To be guilty of official misconduct, a public servant must knowingly falsify, or cause another to falsify, an official record or document, acting with corrupt intent, that is, done with knowledge that the act is wrongful and with improper motives, to obtain a benefit for himself or herself or another or to cause unlawful harm to another. § 839.25(1) and (2), Fla. Stat. (1997). *986 See also Bauer v. State, 609 So.2d 608, 609-10 (Fla. 4th DCA 1992).

To be guilty of false reporting of a nonexistent crime, one must willfully impart, convey, or cause to be imparted or conveyed to a law enforcement officer false information or reports concerning the alleged commission of a crime, knowing such information or report is false, in that no such crime has actually been committed. § 817.49, Fla. Stat. (1997).
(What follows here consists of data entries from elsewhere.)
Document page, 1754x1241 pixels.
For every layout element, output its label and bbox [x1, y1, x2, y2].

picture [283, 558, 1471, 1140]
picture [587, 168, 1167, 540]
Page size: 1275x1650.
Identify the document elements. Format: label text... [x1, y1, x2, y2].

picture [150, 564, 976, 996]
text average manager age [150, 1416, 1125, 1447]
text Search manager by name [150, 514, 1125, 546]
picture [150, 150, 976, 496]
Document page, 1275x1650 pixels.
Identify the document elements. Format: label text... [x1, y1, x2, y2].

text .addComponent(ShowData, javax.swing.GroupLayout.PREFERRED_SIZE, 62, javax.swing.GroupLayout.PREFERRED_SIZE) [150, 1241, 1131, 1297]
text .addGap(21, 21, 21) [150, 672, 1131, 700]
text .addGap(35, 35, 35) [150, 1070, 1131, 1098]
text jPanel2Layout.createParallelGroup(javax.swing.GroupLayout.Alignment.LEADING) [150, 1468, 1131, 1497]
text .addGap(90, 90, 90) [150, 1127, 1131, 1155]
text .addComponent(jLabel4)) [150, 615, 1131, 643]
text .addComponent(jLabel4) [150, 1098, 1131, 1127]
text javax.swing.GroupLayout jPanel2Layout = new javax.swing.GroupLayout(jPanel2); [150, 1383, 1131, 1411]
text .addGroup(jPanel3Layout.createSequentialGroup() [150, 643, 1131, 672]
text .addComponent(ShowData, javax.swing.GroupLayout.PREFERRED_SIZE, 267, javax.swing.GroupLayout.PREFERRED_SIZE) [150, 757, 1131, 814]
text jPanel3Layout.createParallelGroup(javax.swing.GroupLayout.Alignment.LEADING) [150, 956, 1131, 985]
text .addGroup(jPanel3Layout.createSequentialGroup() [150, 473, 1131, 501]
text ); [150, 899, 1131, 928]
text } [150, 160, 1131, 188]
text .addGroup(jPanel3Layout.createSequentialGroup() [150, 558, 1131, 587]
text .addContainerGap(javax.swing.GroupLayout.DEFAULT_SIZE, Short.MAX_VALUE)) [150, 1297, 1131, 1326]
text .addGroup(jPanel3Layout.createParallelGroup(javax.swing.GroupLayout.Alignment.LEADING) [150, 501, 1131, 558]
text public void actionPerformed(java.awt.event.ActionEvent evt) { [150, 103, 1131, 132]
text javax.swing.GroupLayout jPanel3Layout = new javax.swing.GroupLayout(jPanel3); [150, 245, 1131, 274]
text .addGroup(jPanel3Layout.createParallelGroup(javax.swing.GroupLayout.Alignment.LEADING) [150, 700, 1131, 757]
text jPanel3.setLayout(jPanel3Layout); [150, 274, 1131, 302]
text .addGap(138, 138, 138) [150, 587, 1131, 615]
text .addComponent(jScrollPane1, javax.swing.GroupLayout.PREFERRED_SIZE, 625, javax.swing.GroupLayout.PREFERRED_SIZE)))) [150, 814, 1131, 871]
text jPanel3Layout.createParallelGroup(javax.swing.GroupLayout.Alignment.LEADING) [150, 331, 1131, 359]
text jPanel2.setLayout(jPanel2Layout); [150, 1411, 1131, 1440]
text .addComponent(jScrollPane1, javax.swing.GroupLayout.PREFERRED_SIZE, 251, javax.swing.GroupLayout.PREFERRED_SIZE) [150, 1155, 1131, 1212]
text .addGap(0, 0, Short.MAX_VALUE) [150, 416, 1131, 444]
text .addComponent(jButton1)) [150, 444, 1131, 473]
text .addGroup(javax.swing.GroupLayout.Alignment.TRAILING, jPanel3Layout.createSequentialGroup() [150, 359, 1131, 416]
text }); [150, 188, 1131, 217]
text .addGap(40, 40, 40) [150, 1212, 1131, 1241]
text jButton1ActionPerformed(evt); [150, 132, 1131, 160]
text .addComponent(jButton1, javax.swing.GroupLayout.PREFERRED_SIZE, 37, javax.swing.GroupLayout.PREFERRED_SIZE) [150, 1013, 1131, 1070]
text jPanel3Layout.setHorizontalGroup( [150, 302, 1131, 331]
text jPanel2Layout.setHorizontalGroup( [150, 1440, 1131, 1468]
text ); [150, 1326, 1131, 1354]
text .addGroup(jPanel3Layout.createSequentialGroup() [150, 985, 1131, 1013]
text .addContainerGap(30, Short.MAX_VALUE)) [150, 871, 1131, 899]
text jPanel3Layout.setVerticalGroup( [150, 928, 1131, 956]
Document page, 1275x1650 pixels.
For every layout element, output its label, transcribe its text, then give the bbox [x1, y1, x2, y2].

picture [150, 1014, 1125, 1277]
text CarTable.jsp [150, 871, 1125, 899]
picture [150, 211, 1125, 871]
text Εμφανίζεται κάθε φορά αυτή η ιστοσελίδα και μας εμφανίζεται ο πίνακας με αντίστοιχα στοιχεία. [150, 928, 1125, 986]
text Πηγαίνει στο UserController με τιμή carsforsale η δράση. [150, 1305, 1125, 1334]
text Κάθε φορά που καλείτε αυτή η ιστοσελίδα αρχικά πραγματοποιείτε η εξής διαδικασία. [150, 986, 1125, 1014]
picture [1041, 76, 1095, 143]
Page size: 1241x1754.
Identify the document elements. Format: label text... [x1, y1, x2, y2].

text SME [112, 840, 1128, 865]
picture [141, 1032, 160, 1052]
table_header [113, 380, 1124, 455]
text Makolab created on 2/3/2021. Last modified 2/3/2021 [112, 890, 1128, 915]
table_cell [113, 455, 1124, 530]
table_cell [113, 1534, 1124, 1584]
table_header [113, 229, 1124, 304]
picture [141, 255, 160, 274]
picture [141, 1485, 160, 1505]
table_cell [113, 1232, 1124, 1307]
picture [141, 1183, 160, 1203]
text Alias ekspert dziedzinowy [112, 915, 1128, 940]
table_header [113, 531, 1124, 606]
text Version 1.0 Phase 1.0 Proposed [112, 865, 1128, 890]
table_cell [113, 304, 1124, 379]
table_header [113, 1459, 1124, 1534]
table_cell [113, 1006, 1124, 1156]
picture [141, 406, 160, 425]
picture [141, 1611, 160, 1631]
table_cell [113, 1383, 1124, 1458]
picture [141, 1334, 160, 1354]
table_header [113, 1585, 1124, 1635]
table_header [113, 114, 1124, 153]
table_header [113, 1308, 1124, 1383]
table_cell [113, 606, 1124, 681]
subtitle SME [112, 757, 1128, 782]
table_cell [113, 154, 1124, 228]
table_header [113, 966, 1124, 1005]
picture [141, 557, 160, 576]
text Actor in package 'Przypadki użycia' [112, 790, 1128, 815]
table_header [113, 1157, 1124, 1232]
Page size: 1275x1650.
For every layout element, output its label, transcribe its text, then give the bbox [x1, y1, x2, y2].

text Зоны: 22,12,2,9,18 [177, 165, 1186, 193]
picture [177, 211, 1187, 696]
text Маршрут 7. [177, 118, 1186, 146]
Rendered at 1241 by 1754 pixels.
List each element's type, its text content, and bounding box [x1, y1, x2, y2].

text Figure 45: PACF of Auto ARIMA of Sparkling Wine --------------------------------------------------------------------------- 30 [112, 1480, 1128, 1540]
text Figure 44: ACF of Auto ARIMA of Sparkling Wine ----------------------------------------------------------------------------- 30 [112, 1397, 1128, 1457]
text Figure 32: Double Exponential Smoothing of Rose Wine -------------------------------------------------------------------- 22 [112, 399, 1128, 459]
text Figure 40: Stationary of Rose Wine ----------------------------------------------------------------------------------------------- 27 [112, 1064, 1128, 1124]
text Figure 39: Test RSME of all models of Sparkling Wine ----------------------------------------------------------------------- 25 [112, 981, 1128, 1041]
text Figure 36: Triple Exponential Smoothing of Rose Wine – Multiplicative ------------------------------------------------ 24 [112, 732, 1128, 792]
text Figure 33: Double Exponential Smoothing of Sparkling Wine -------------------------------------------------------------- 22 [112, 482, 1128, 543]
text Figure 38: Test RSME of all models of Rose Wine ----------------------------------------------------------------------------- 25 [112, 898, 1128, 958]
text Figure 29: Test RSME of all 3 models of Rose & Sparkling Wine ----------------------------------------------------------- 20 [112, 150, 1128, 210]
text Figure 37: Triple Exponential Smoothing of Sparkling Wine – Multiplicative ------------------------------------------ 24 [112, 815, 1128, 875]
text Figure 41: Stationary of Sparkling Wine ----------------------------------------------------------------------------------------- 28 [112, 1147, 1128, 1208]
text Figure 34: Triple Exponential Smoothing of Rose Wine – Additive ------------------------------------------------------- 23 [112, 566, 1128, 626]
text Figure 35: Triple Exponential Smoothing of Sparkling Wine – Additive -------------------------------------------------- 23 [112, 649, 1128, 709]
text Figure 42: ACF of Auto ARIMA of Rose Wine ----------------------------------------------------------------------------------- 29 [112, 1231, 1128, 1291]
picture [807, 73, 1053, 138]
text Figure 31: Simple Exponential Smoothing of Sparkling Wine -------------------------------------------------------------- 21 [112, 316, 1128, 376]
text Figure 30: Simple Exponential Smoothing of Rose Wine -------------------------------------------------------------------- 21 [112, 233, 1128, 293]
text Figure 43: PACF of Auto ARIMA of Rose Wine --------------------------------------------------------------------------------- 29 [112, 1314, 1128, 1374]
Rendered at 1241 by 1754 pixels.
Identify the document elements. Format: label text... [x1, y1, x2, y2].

Appellant's principal point is that the court erred in denying his motion for judgment of acquittal on the charges of official misconduct and false reporting of a non-existent crime. A judgment of acquittal is proper only when, after viewing the evidence as if the defendant admitted every fact stated and every conclusion that reasonably may be inferred, the evidence is such that a jury could not lawfully find for the state. Scott v. State, 693 So.2d 715, 716 (Fla. 4th DCA 1997)(citing Taylor v. State, 583 So.2d 323 (Fla.1991)). When evidence of guilt is purely circumstantial, as it was in this case, a conviction is proper only if the evidence is consistent with guilt and inconsistent with any reasonable hypothesis of innocence. State v. Law, 559 So.2d 187, 188 (Fla.1989).

Recognizing that the state's evidence may have been consistent with guilt, appellant argues here, as he did in the trial court, that the state's evidence failed to exclude the defendant's reasonable hypothesis of innocence, i.e., that the cocaine purchase indeed took place as he described in his offense report. He argues, for example, that there was no evidence which would exclude the likelihood that on May 27 the bar manager, ignoring the posted writ of possession, obtained a key to the new locks and, as he regularly had done in the past, opened the bar for business and to carry on his drug transactions. Nor, continues appellant, did the state show evidence that all of the locks had, in fact, been changed, despite the property manager's order, so as to rule out the possibility that the former bar manager entered the premises on May 27 with his own key.